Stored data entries
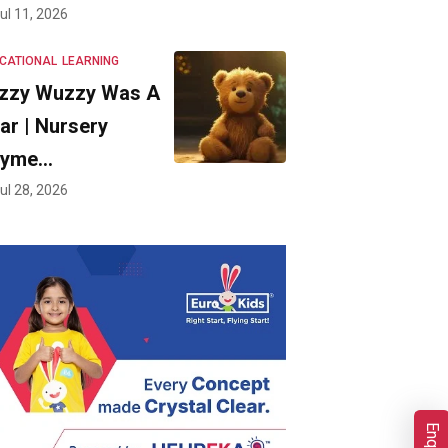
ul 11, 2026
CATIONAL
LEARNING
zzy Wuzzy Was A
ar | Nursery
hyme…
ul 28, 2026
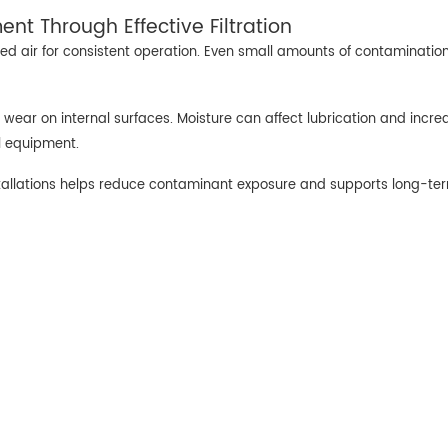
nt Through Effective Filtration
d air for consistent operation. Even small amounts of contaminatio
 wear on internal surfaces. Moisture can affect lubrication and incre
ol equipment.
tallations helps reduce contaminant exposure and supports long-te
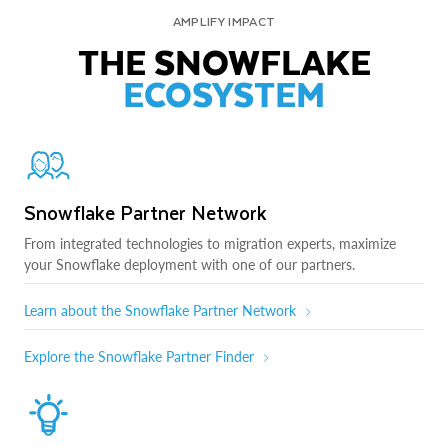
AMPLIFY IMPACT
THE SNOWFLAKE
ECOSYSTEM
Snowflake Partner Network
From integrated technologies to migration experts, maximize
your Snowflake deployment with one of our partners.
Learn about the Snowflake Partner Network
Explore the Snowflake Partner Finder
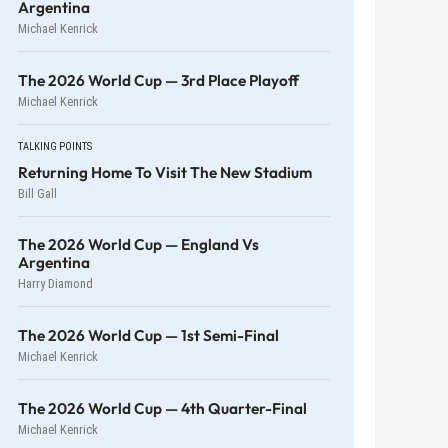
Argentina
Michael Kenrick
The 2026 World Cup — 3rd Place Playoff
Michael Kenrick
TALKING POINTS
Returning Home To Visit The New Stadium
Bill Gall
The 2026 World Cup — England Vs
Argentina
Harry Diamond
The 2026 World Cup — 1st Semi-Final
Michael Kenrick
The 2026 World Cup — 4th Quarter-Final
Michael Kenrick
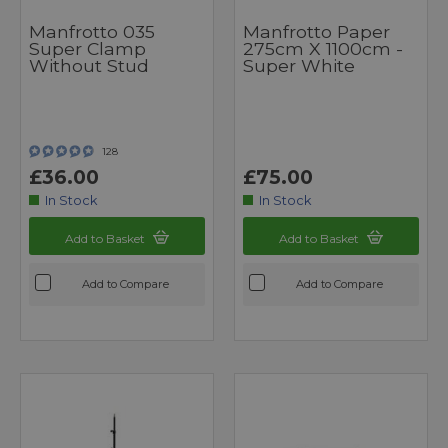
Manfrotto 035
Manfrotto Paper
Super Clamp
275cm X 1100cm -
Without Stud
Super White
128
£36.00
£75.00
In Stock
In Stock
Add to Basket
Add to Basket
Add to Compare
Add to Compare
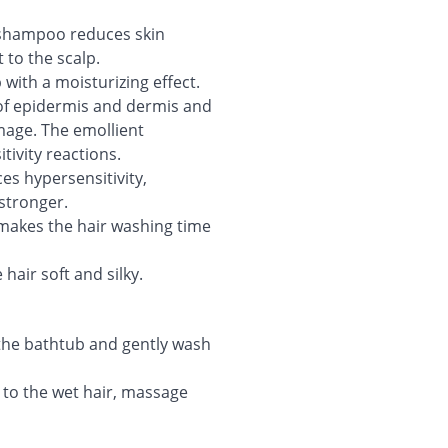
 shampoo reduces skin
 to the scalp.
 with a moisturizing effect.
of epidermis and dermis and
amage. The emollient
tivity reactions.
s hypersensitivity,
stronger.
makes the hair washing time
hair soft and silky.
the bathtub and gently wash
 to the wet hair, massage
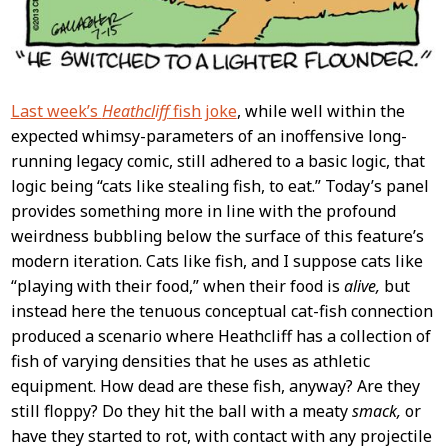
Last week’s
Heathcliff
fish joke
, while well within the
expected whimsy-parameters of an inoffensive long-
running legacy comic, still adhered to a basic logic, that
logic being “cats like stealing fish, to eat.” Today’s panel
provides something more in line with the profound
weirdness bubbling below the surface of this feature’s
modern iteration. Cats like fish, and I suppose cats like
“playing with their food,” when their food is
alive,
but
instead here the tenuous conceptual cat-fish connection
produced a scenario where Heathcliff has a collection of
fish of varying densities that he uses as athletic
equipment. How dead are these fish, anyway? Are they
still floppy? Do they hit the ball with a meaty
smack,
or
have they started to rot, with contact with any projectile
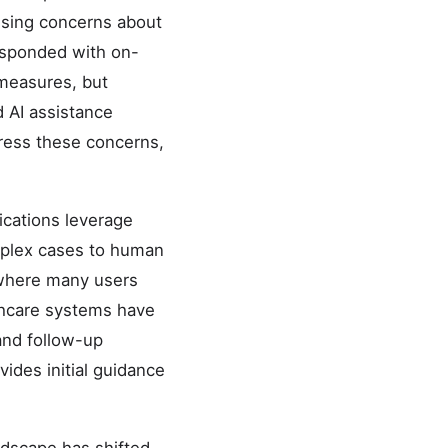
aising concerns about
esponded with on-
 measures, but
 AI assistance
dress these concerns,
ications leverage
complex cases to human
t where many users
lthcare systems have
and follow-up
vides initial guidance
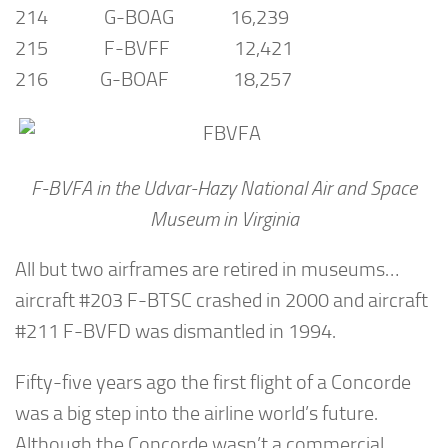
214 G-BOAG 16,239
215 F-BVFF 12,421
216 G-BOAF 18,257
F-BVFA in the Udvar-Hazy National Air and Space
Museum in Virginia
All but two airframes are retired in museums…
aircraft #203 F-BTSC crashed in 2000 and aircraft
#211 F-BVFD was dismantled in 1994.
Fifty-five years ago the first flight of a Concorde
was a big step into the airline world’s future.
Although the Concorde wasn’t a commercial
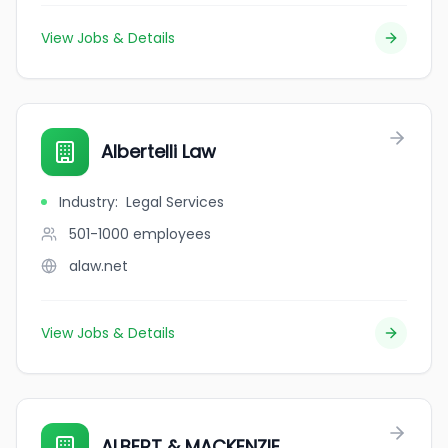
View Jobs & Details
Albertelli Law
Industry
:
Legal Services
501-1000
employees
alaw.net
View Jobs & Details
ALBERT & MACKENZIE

*Try it*
Keep every word of the data as it is when you write it out, but drop the pictures.

*Written response*
ul 11, 2026
CATIONAL
LEARNING
zzy Wuzzy Was A
ar | Nursery
hyme…
ul 28, 2026
nt Through Effective Filtration
d air for consistent operation. Even small amounts of contaminatio
 wear on internal surfaces. Moisture can affect lubrication and incre
ol equipment.
tallations helps reduce contaminant exposure and supports long-te
AMPLIFY IMPACT
THE SNOWFLAKE
ECOSYSTEM
Snowflake Partner Network
From integrated technologies to migration experts, maximize
your Snowflake deployment with one of our partners.
Learn about the Snowflake Partner Network
Explore the Snowflake Partner Finder
Argentina
Michael Kenrick
The 2026 World Cup — 3rd Place Playoff
Michael Kenrick
TALKING POINTS
Returning Home To Visit The New Stadium
Bill Gall
The 2026 World Cup — England Vs
Argentina
Harry Diamond
The 2026 World Cup — 1st Semi-Final
Michael Kenrick
The 2026 World Cup — 4th Quarter-Final
Michael Kenrick
Manfrotto 035
Manfrotto Paper
Super Clamp
275cm X 1100cm -
Without Stud
Super White
128
£36.00
£75.00
In Stock
In Stock
Add to Basket
Add to Basket
Add to Compare
Add to Compare
 shampoo reduces skin
 to the scalp.
 with a moisturizing effect.
of epidermis and dermis and
amage. The emollient
tivity reactions.
s hypersensitivity,
stronger.
makes the hair washing time
hair soft and silky.
the bathtub and gently wash
 to the wet hair, massage
Last week’s
Heathcliff
fish joke
, while well within the
expected whimsy-parameters of an inoffensive long-
running legacy comic, still adhered to a basic logic, that
logic being “cats like stealing fish, to eat.” Today’s panel
provides something more in line with the profound
weirdness bubbling below the surface of this feature’s
modern iteration. Cats like fish, and I suppose cats like
“playing with their food,” when their food is
alive,
but
instead here the tenuous conceptual cat-fish connection
produced a scenario where Heathcliff has a collection of
fish of varying densities that he uses as athletic
equipment. How dead are these fish, anyway? Are they
still floppy? Do they hit the ball with a meaty
smack,
or
have they started to rot, with contact with any projectile
aising concerns about
esponded with on-
 measures, but
 AI assistance
dress these concerns,
ications leverage
complex cases to human
t where many users
lthcare systems have
and follow-up
vides initial guidance
214 G-BOAG 16,239
215 F-BVFF 12,421
216 G-BOAF 18,257
F-BVFA in the Udvar-Hazy National Air and Space
Museum in Virginia
All but two airframes are retired in museums…
aircraft #203 F-BTSC crashed in 2000 and aircraft
#211 F-BVFD was dismantled in 1994.
Fifty-five years ago the first flight of a Concorde
was a big step into the airline world’s future.
Although the Concorde wasn’t a commercial
View Jobs & Details
Albertelli Law
Industry
:
Legal Services
501-1000
employees
alaw.net
View Jobs & Details
ALBERT & MACKENZIE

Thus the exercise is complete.